Anion-cation mirror symmetry in alkali halide ion dynamics

Abstract

In an earlier communication by Foldy and Witten, indications were given that "mirror" pairs of alkali halide crystals in which the positive and negative ions of one are replaced, respectively, in the other by the negative and positive ions having the identical isoelectronic structure and nearly the same mass (NaCl-KF, NaBr-RbF, NaI-CsF, and KBr-RbCl) showed very similar crystal phonon properties. The present paper explores the degree to which a more general mirror-symmetry principle, namely that the ion-dynamic properties of mirror alkali halides in both the crystal and melt state are very similar, can be verified by available data. For the crystalline state of the mirror pairs, the dispersion curves along certain symmetry directions and the data available over an extended range of temperatures on specific heats are directly compared, and the infrared reflection data on the RbCl and KBr pair are compared with each other and with that for the pair RbBr and KCl. In addition more than a score of other properties, ion-dynamic and electronic, are analyzed for symmetry by a number of methods specifically developed to give an objective but quantitative measure of this symmetry.

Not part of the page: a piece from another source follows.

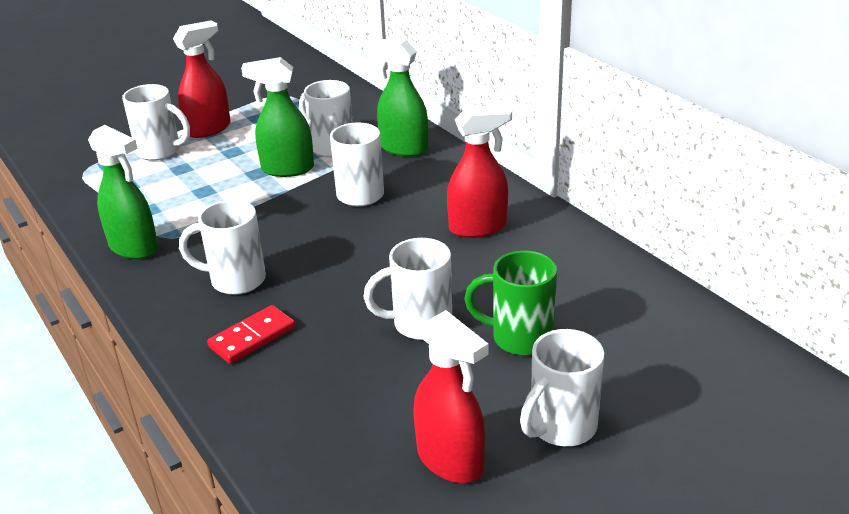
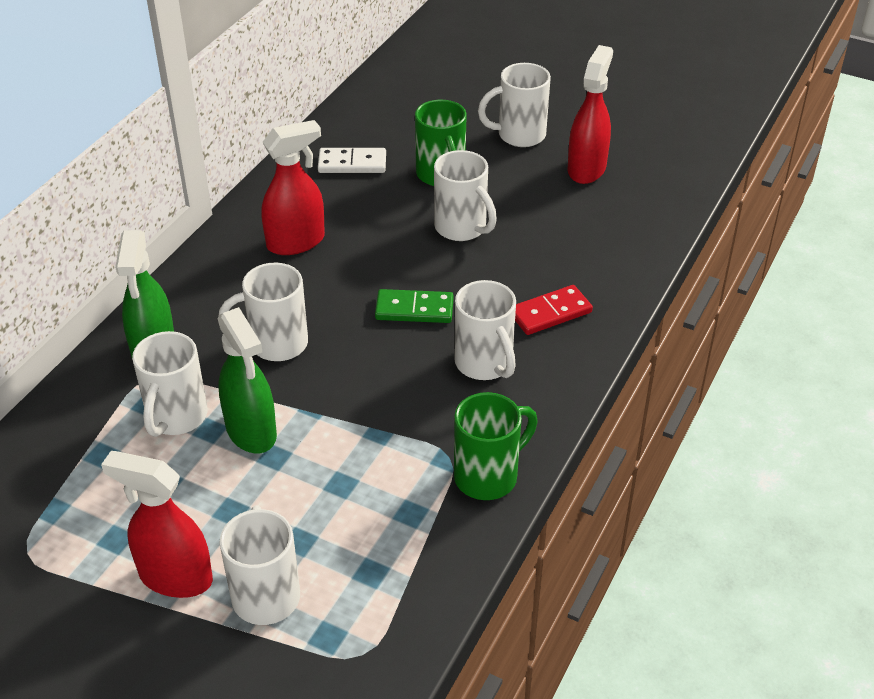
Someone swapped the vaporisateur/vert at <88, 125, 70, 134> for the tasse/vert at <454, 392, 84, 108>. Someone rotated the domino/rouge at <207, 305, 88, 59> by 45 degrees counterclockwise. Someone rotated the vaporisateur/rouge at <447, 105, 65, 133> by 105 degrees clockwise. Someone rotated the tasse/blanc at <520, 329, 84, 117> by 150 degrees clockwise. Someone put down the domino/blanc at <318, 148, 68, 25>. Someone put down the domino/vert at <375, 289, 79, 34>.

The conclusion reached is that indeed ion-dynamic properties of both crystal and melt forms of the alkali halides show quite a high degree of mirror symmetry which is broken in part by the mass differences of homologous ions and in part by the interposition of electronic excitation effects (which do not show this symmetry) into some of the ion-dynamic properties at the higher frequencies. The results also lend credence to the extended symmetry hypothesis proposed by Foldy and Witten to explain certain phonon near degeneracies found in the isobaric crystals but not predicted by the space-group symmetry of these crystals. If mirror symmetry is established it implies near equalities of various other properties of mirror pairs, e.g., viscosity, heat conductivity, thermal diffusivity, self-diffusion coefficients, and x-ray diffraction patterns of melts all as functions of temperature, and corresponding applicable properties of crystals.